(Saved entries)
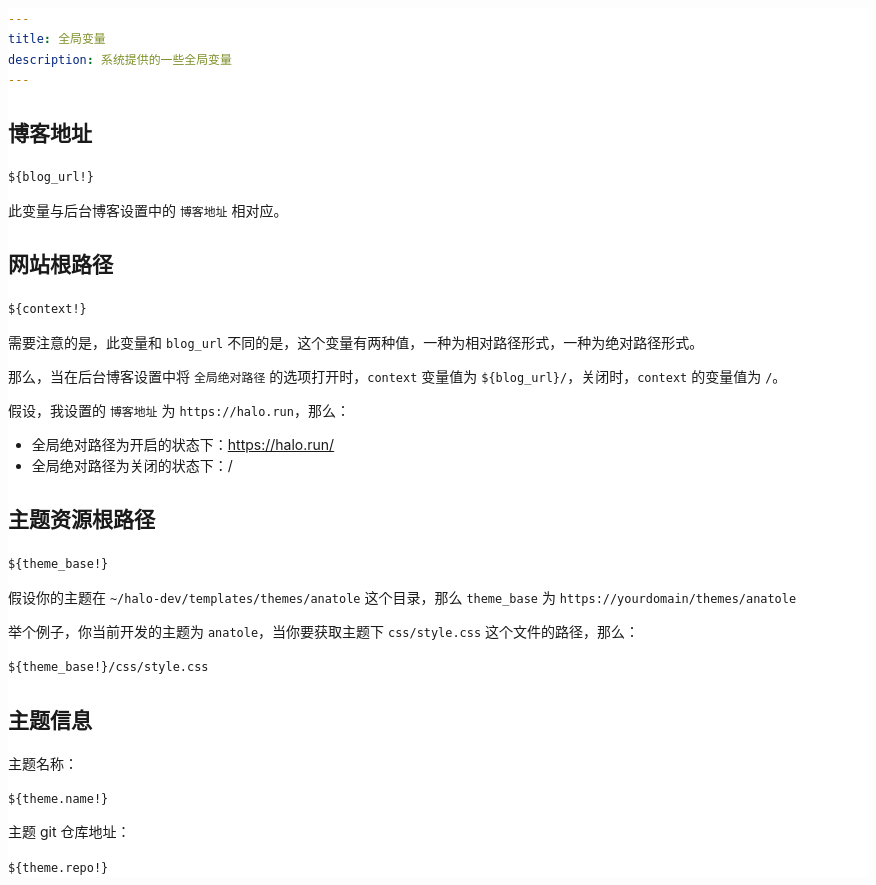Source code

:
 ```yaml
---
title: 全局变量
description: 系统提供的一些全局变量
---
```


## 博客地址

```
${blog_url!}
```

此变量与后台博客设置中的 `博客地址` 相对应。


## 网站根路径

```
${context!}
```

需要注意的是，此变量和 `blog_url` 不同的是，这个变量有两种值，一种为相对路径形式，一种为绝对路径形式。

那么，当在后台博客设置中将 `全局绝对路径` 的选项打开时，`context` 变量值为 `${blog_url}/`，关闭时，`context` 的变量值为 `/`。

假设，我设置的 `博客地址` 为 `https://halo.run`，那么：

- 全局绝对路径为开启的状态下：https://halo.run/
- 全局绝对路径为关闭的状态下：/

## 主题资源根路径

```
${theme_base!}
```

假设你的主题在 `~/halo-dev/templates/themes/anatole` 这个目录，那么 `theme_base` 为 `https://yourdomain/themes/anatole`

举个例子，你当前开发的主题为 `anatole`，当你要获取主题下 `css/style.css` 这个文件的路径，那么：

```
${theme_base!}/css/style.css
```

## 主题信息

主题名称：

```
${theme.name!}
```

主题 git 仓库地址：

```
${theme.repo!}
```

* * *

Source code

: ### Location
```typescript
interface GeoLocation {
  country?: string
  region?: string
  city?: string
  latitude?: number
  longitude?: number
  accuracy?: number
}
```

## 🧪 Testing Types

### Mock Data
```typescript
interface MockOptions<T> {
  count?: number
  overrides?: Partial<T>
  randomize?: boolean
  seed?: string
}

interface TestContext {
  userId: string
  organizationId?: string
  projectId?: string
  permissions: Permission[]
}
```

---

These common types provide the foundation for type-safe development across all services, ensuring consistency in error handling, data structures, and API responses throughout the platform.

** Problem description **
Where does the string "https" appear in the records above? Show every line that holds it.

** Answer for this exercise **
假设，我设置的 `博客地址` 为 `https://halo.run`，那么：
- 全局绝对路径为开启的状态下：https://halo.run/
假设你的主题在 `~/halo-dev/templates/themes/anatole` 这个目录，那么 `theme_base` 为 `https://yourdomain/themes/anatole`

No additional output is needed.